De plus en plus de responsabilités et de moins en moins le droit à l'erreur.
« Je voulais renforcer mes compétences pour sécuriser mon avenir professionnel, estime Théo. Un chef d'exploitation agricole a de plus en plus de responsabilités et de moins en moins le droit à l'erreur. Ce BTS permet de découvrir de nombreux systèmes agricoles, à travers des études de cas chiffrées, objectives et qui prennent l'exploitation dans sa globalité afin de l'optimiser : contextes pédo-climatiques, main-d'œuvre, territoire, débouchés, etc. On peut prendre des idées pour sa propre installation, en cernant mieux ce qui semble convenir à ses objectifs et aux atouts et contraintes de sa future ferme. »
Selon lui, l'apprentissage est également bénéfique car il met un pied dans la vie active, même si l'alternance entre l'école et l'élevage impose de s'adapter à de fréquents changements d'horaire, de rythme et de type de travail. « Il faut réussir à rester sans bouger dans une salle après avoir avoir été toujours en mouvement dehors avec les animaux ou dans les champs », reconnaît-il. Pour autant, Théo, après avoir obtenu son diplôme, a décidé de rempiler un an pour un certificat de spécialisation en machinisme, toujours sur la même exploitation.
« Se donner tous les moyens d'y arriver »

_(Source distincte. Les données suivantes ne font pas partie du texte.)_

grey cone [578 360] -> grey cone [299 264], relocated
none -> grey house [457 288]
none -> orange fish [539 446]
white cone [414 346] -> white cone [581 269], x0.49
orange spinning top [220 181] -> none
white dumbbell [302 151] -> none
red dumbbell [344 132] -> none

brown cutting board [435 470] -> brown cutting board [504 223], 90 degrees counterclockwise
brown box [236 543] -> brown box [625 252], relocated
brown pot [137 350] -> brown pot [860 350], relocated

« Le matériel n'est pas ma grande passion, mais il faut être polyvalent quand on est agriculteur, met-il en avant. Autant donc diversifier ses connaissances et compétences. Et lorsqu'on s'installe en hors cadre familial, il faut se donner tous les moyens d'y arriver. En plus, c'est utile au quotidien de savoir faire un peu de mécanique, réparer et souder entre autres. Cela évite de devoir sans cesse appeler le mécano. Surtout que ce poste coûte cher, alors si on peut faire quelques économies... »
Il faut être polyvalent quand on est agriculteur !

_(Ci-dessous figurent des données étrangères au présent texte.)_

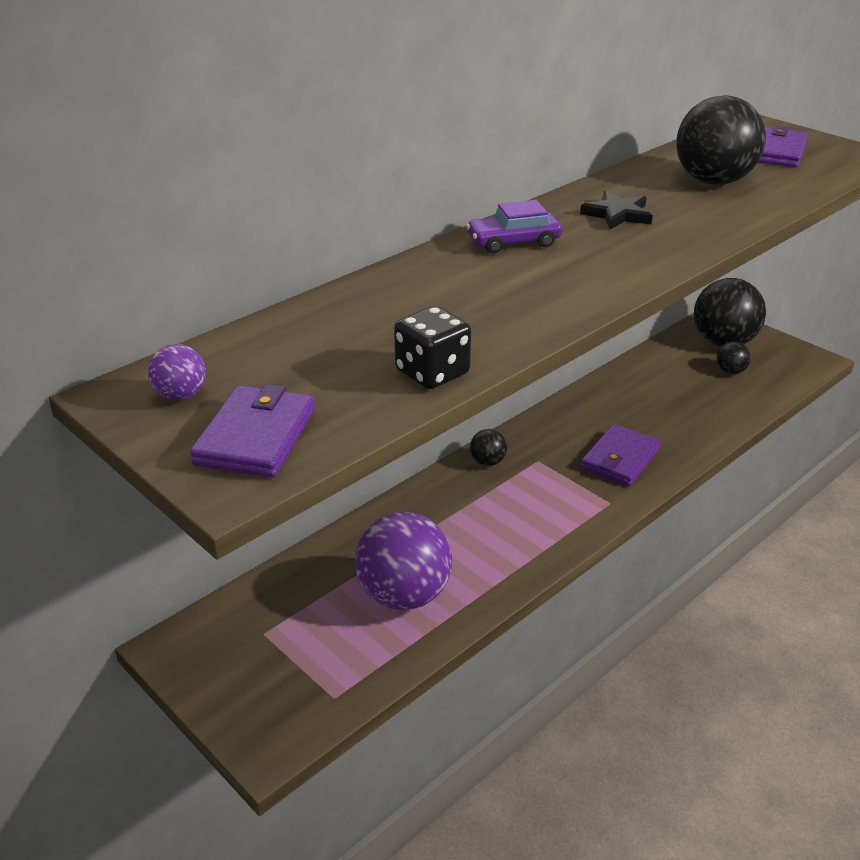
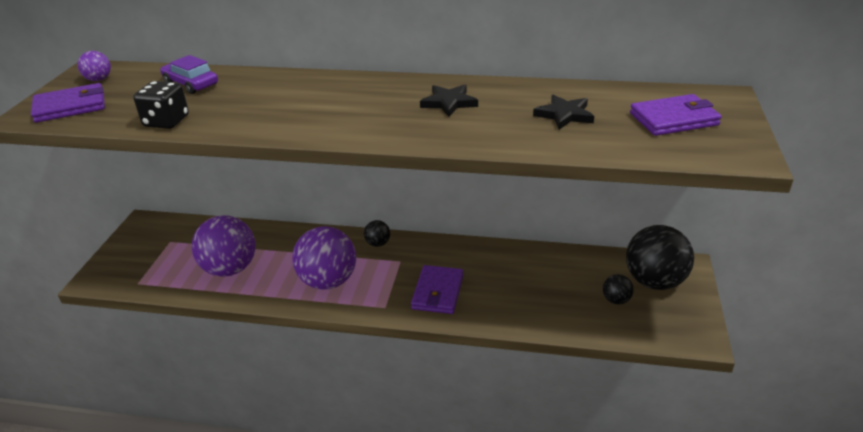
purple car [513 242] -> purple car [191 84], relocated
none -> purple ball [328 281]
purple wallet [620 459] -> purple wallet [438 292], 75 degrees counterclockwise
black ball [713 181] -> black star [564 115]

Il ne reste plus à Théo que l'épreuve finale à passer, mais avec la crise sanitaire du covid-19, il ne sait pas encore comment celle-ci sera organisée. Depuis mi-mars, les cours se font à distance mais l'apprentissage, lui, a heureusement été maintenu. D'ailleurs, une fois diplômé, il sera embauché en tant que salarié au sein de l'élevage. « Je suis arrivé au bon moment. Le Gaec à trois associés venait d'être séparé en deux exploitations suite au départ en retraite du frère de mon maître d'apprentissage. Ce dernier a gardé 75 ha, des prairies et un peu de céréales, et les vaches laitières, 60 Normandes, son neveu, les bovins allaitants de race parthenaise. Il ne pouvait faire face seul à la charge de travail et recherchait un apprenti. »

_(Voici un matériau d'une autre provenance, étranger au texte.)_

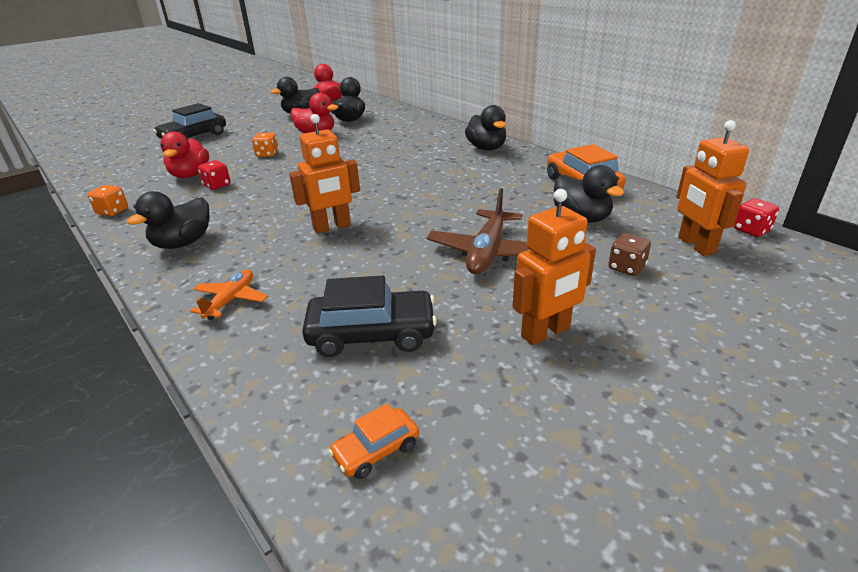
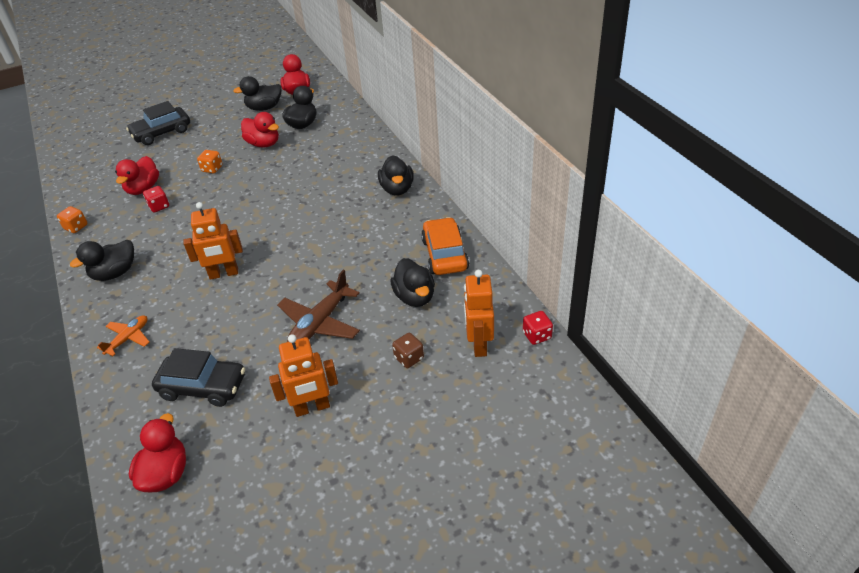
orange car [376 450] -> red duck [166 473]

Je suis arrivé au bon moment.
« Mon ancien maître de stage, qui le connaissait, m'a recommandé auprès de lui poursuit Théo. Tout de suite, nous avons eu un bon feeling. » Le jeune homme n'a jamais caché, à son maître d'apprentissage, qui cherchait aussi à former un éventuel successeur pour sa ferme, son rêve de devenir éleveur et chef d'exploitation pour « être son propre patron ». Un rêve qui peut se concrétiser quand on a un projet bien réfléchi même si l'on n'est pas du monde agricole ! Même si c'est moins facile et qu'il faut trouver une exploitation et "le bon cédant". S'il précise qu'il n'est pas encore passé par l'étape de la succession, Théo sait que « le dialogue et une bonne entente sont essentiels pour savoir où l'on va et s'accorder sur la façon d'y parvenir », notamment pour déterminer si le passage de relais sera brutal ou progressif. Affaire à suivre donc d'ici quelque temps pour voir si transmission il y a effectivement.